Cairo University

MTPR Journal

 

ELASTIC BACKSCATTER LIDAR SIGNAL TO NOISE RATIO IMPROVEMENT FOR DAYLIGHT OPERATIONS: POLARIZATION SELECTION AND AUTOMATION

& doi: https://doi.org/10.1142/9789814317511_0020
YASSER Y. HASSEBO and KHALED ELSAYED
Math/Engineering Dept., LaGuardia Community College of the City University of New York, 31-10 Thomson Ave., Long Island City, NY 11101, USA
Department of Physics, Faculty of Science, Cairo University, Egypt

Vol./Issue: 11 , id: 323

Signal-to-Noise Ratio (SNR) improvements is one of the important issue in lidar measurements, particularly for lidar daytime operations. Skylight background noise precincts lidar daytime operations and disturbs the measurement sensitivity. In the past, polarization selective lidar systems have been used mostly for separating and analyzing polarization of lidar returns for a variety of purposes. A polarization discrimination technique was proposed to maximize lidar detected SNR taking advantage of the natural polarization properties of scattered skylight radiation to track and minimize detected sky background noise (BGS). In our previous work this tracking technique was achieved by rotating, manually, a combination of polarizer and analyzer on both the lidar transmitter and receiver subsystems, respectively. Minimum BGS take place at polarization orientation that follows the solar azimuth angle, even for high aerosol loading.
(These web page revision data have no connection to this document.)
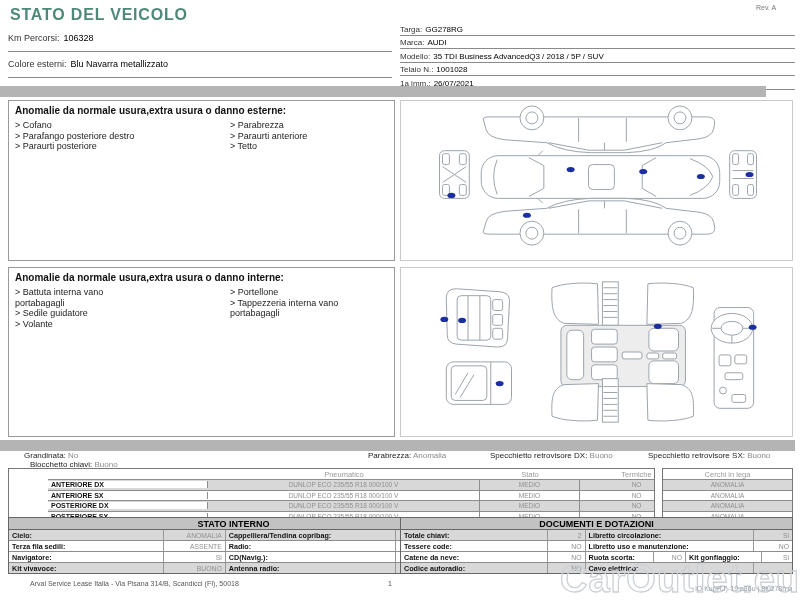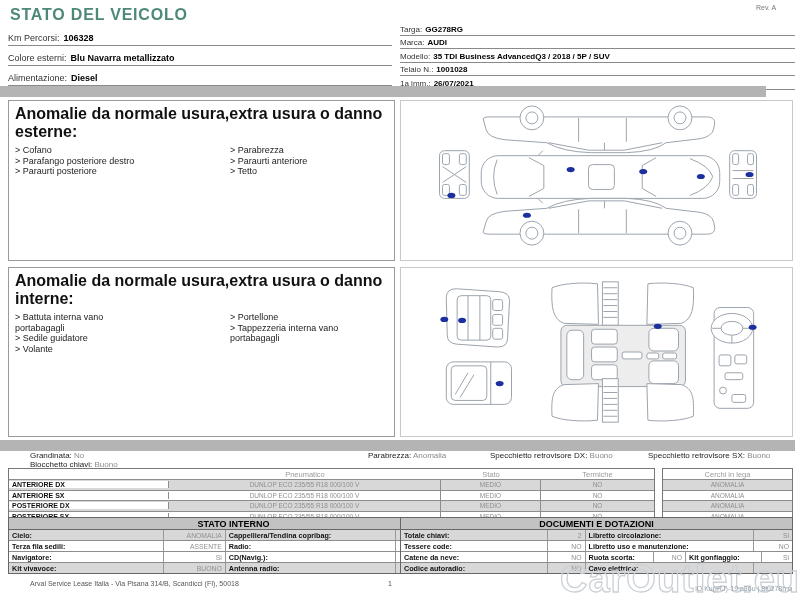--- a/index.html
+++ b/index.html
@@ -4,49 +4,49 @@
 <style>
   html,body{margin:0;padding:0;background:#e9e9e9;}
   .page{position:relative;width:800px;height:600px;background:#fff;overflow:hidden;
         font-family:"Liberation Sans", sans-serif;color:#1a1a1a;outline:1px solid #d5d5d5;}
   
   .title{position:absolute;left:10px;top:6px;font-size:16px;font-weight:bold;
          color:#4e8878;letter-spacing:.8px;}
   .rev{position:absolute;left:756px;top:4px;font-size:7px;color:#777;}
   .info-left{position:absolute;left:8px;top:26px;width:384px;}
   .info-left .info-row{height:17px;border-bottom:1px solid #8a8a8a;font-size:9px;
-        display:flex;align-items:flex-end;padding-bottom:2px;gap:4px;}
+        display:flex;align-items:flex-end;padding-bottom:8px;gap:4px;}
   .info-right{position:absolute;left:400px;top:22px;width:395px;}
   .info-right .info-row{height:11.6px;border-bottom:1px solid #8a8a8a;font-size:8px;
         display:flex;align-items:flex-end;padding-bottom:1px;gap:3px;}
   .info-row .lbl{color:#333;white-space:nowrap;}
-  .info-row .val{font-weight:bold;color:#000;white-space:nowrap;}
+  .info-row .val{font-weight:normal;color:#000;white-space:nowrap;}
   .graybar{position:absolute;left:0;height:11px;background:#b4b4b4;}
   .bar1{top:86px;width:766px;}
   .bar2{top:440px;width:795px;}
   
   .panel{position:absolute;background:#fff;box-sizing:border-box;}
   .txt-panel{left:8px;width:387px;border:1px solid #9a9a9a;padding:4px 6px;}
   .dia-panel{left:400px;width:393px;border:1px solid #c9c9c9;}
   .ext{top:100px;height:161px;}
   .int{top:267px;height:170px;}
-  .panel-title{font-size:16px;font-weight:bold;color:#111;margin-bottom:4px;}
+  .panel-title{font-size:10px;font-weight:bold;color:#111;margin-bottom:4px;}
   .anomaly-cols{display:flex;gap:80px;}
   .anomaly-cols ul{list-style:none;margin:0;padding:0;width:135px;font-size:9px;
         line-height:10.5px;color:#222;}
   .anomaly-cols li::before{content:"> ";}
   .panel svg{display:block;width:100%;height:100%;color:#9ba3ac;}
   
   .summary{position:absolute;top:451px;left:0;width:800px;font-size:8px;height:20px;}
   .sum-item{position:absolute;white-space:nowrap;}
   .sum-item .lbl{color:#222;}
   .sum-item .val{color:#8a8a8a;}
   
   .tyres{position:absolute;left:8px;top:468px;width:647px;border:1px solid #777;
-         box-sizing:border-box;font-size:7px;}
+         box-sizing:border-box;font-size:7px;padding-left:39px;}
   .t-row{display:grid;grid-template-columns:160px 272px 100px 113px;height:9.5px;
          border-top:1px solid #8d8d8d;align-items:center;}
   .t-head{height:10px;border-top:none;color:#9a9a9a;font-size:7.5px;}
   .t-head div{text-align:center;}
   .t-pos{font-weight:bold;color:#111;padding-left:3px;font-size:7px;background:#fff;}
   .t-spec,.t-val{text-align:center;color:#8f8f8f;font-size:6.5px;}
   .shade .t-spec,.shade .t-val2,.shade{background:#d8d8d8;}
   .t-row.shade .t-pos{background:#fff;border-right:1px solid #8d8d8d;}
   .t-row .t-pos{border-right:1px solid #8d8d8d;}
   .t-spec{border-right:1px solid #8d8d8d;height:100%;display:flex;align-items:center;justify-content:center;}
@@ -278,21 +278,21 @@
           <ellipse cx="98" cy="117" rx="4" ry="2.6" fill="#1c2f9e"></ellipse>
           <ellipse cx="258" cy="59" rx="4" ry="2.6" fill="#1c2f9e"></ellipse>
           <ellipse cx="354" cy="60" rx="4" ry="2.6" fill="#1c2f9e"></ellipse>
         </g>
     </svg>
   </div>
 
   <div class="graybar bar2"></div>
 
   <div class="summary">
-    <span class="sum-item" style="left:30px;top:0;">
+    <span class="sum-item" style="left:24px;top:0;">
       <span class="lbl">Grandinata:</span>
       <span class="val">No</span>
     </span>
     <span class="sum-item" style="left:368px;top:0;">
       <span class="lbl">Parabrezza:</span>
       <span class="val">Anomalia</span>
     </span>
     <span class="sum-item" style="left:490px;top:0;">
       <span class="lbl">Specchietto retrovisore DX:</span>
       <span class="val">Buono</span>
In this article, we report a design to automate the polarization discrimination technique by real time tracking of the azimuth angle to attain the maximum lidar SNR. Using an appropriate control system, it would then be possible to track the minimum BGS by rotating the detector analyzer and the transmission polarizer simultaneously, achieving the same manually obtained results. Analytical results for New York City are summarized and an approach for applying the proposed design globally is investigated.